Which is not to say Rivera can’t also make a positive impression…

Rivera has one advantage over Bourriaque, which is that most of the district is in Vermilion Parish, where he’s from, rather than Cameron – one of the least-populous parishes in the state. Insiders say this one can go either way, and that from a conservative perspective the race would be essentially a “hold” going from Hensgens to either one.

A fifth race worth watching from a conservative standpoint is the fourth race the institutional players are involved in. That would be the contest in House District 18, where Republican Tammi Fabre of New Roads offers an opportunity for a pickup of a formerly Democratic seat. Major Thibaut, who was one of the state’s few remaining moderate-to-conservative Democrat legislators, left the seat after winning a race for Pointe Coupee Parish President last year, and Fabre is in a six-person scramble which will almost assuredly go to a runoff in March.

The question is, who’ll be in that runoff?

Fabre, who has the endorsement of LCCM, LABI, Associated Builders & Contractors, the Louisiana Association of Manufacturers and a number of other business and conservative groups, has raised about $50,000 in the race. That has put her in a competitive position with the big-money player in the race – a Democrat trial attorney from New Roads named Jeremy Lacombe. Lacombe shows some $80,000 in contributions, with a lot of trial lawyer and union money included in that mix. In the past it would be likely that Lacombe would win a race in a district like HD-18, but there’s a problem that money might not be able to solve.

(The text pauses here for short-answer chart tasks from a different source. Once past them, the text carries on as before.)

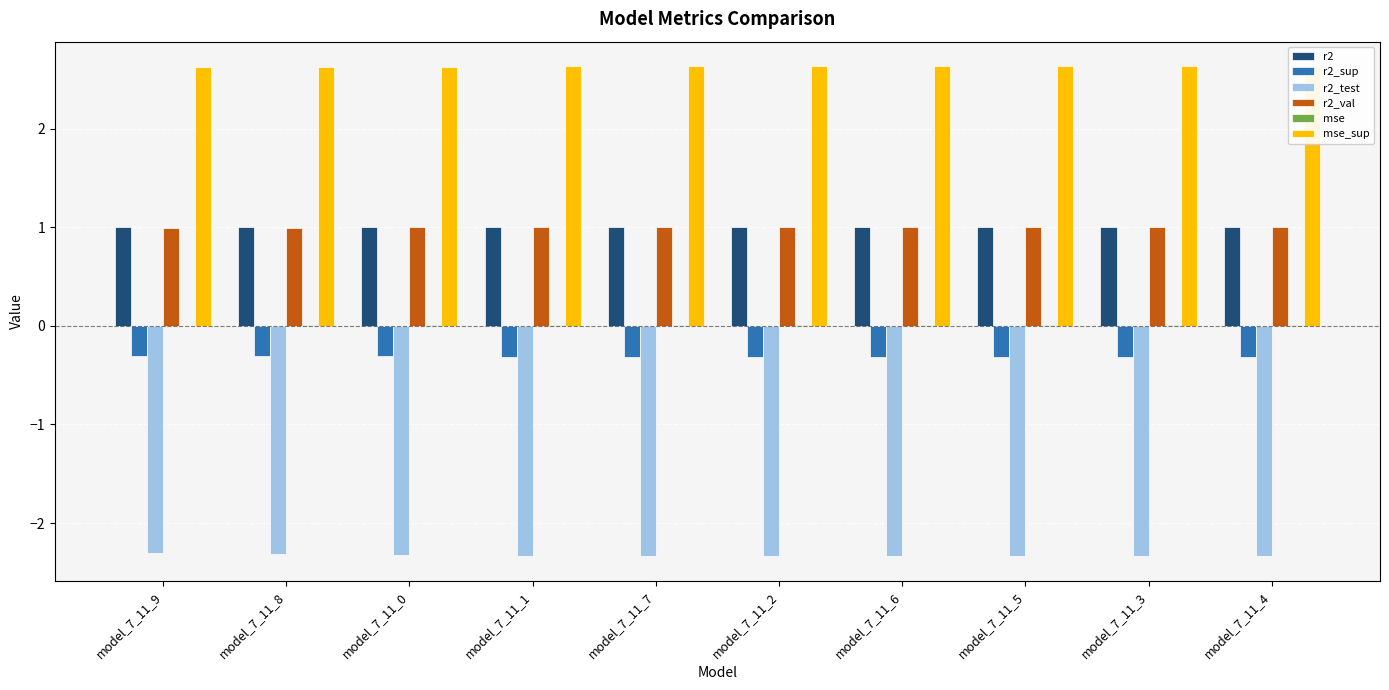

What position from the left is model_7_11_6?

7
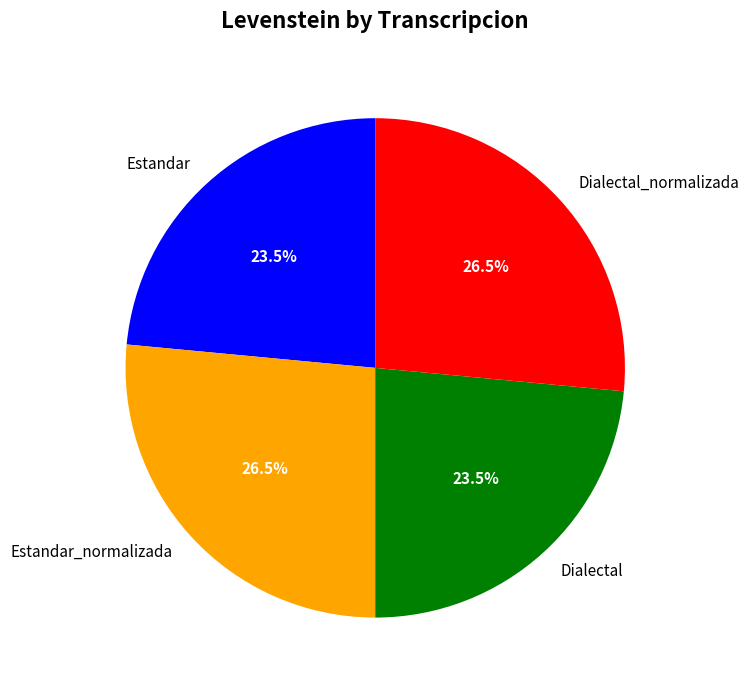

What percentage is NOT represented by Dialectal_normalizada?

73.5%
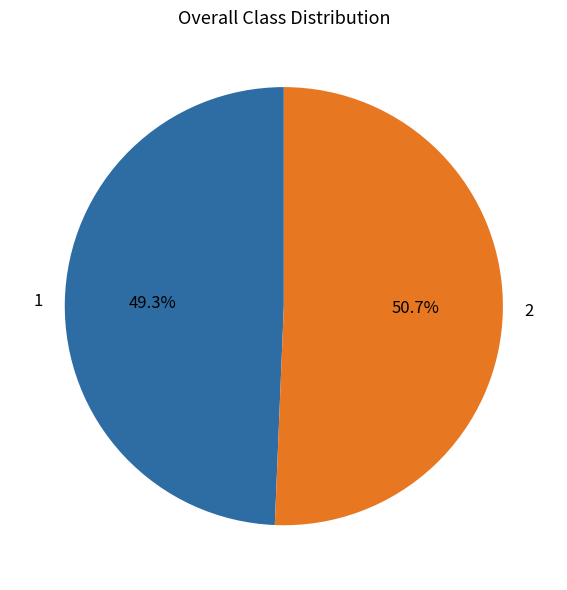

Does 1 account for over 50% of the chart?

No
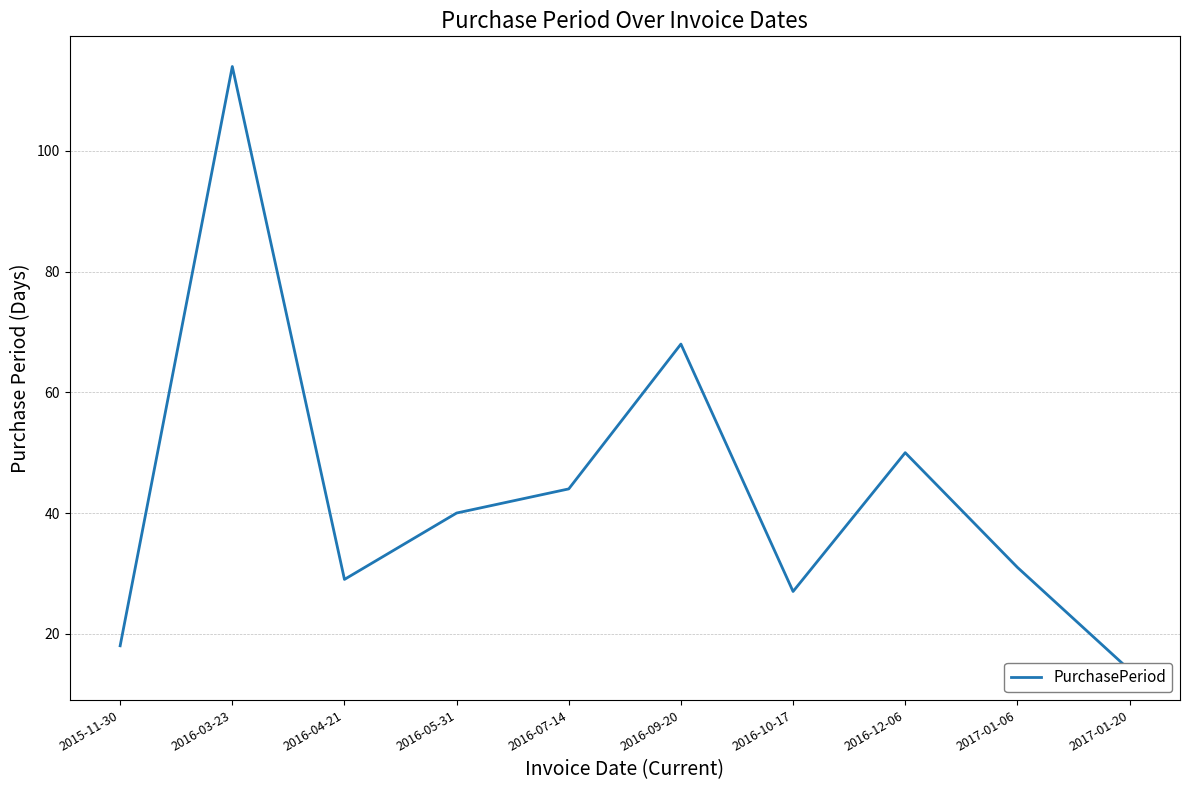

At which category does the data reach its first local valley?

2016-04-21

Specifically, District 18 is 37 percent black, and black voters there will turn out heavily for black Democrat candidates. Gwen Collins-Greenup got 49 percent of the vote against Kyle Ardoin in the Secretary of State runoff last year, which indicates the other major Democrat candidate in the race, a lawyer from Port Allen named NaTashia Carter Benoit, is likely to make the runoff.

Benoit has raised around $20,000 so far.

There are three other candidates in the race – a pair of white Democrats named Bill Spencer and Sprout Spillman and a black Republican named Jason Fowler. None figure as major candidates, but Fowler’s entry into the race smacks of dirty pool by Lacombe’s camp. He’s 19 years old, and apparently has an arrest on his record for “terrorizing” – whatever that would mean. We’re told that the New Roads address Fowler gave when qualifying for the race is that of a house owned by a local attorney named Tom Nelson who turns up in Lacombe’s campaign finance reports as a donor, which might be significant of Fowler being a plant by the Lacombe campaign. He’s likely there to soak up a few votes from Benoit in the black community, as well as maybe grabbing a smattering of Republicans away from Fabre. Fowler could end up being the gambit that sneaks Lacombe into a runoff which otherwise would likely match Fabre against Benoit.

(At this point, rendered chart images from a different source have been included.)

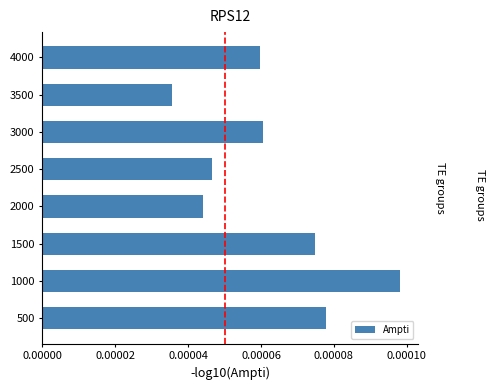

Which label corresponds to the smallest value in the chart?

3500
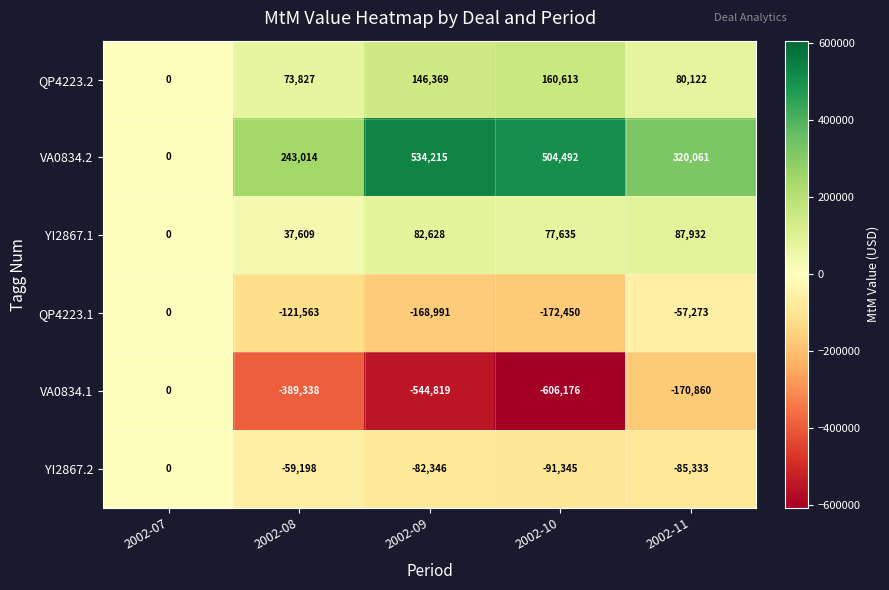

Reading left to right, transcribe all the data shown in this chart.

QP4223.2: 2002-07=0	2002-08=73827	2002-09=146369	2002-10=160613	2002-11=80122
VA0834.2: 2002-07=0	2002-08=243014	2002-09=534215	2002-10=504492	2002-11=320061
YI2867.1: 2002-07=0	2002-08=37609	2002-09=82628	2002-10=77635	2002-11=87932
QP4223.1: 2002-07=0	2002-08=-121563	2002-09=-168991	2002-10=-172450	2002-11=-57273
VA0834.1: 2002-07=0	2002-08=-389338	2002-09=-544819	2002-10=-606176	2002-11=-170860
YI2867.2: 2002-07=0	2002-08=-59198	2002-09=-82346	2002-10=-91345	2002-11=-85333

District 18 went 57 percent for Trump and 58 percent for Kennedy in 2018, which could be an indication Fabre can beat either Benoit or Lacombe in a runoff, though the opponent she wants is Benoit. The polls look fairly close between the three; a Benoit-Lacombe runoff is possible, though probably the least likely matchup.

Two other districts – HD-17 and HD-26 – will also be decided. Those are in majority-black districts being vacated by Democrats Marcus Hunter, who won a judgeship last year, and Jeff Hall, who is the new mayor of Alexandria.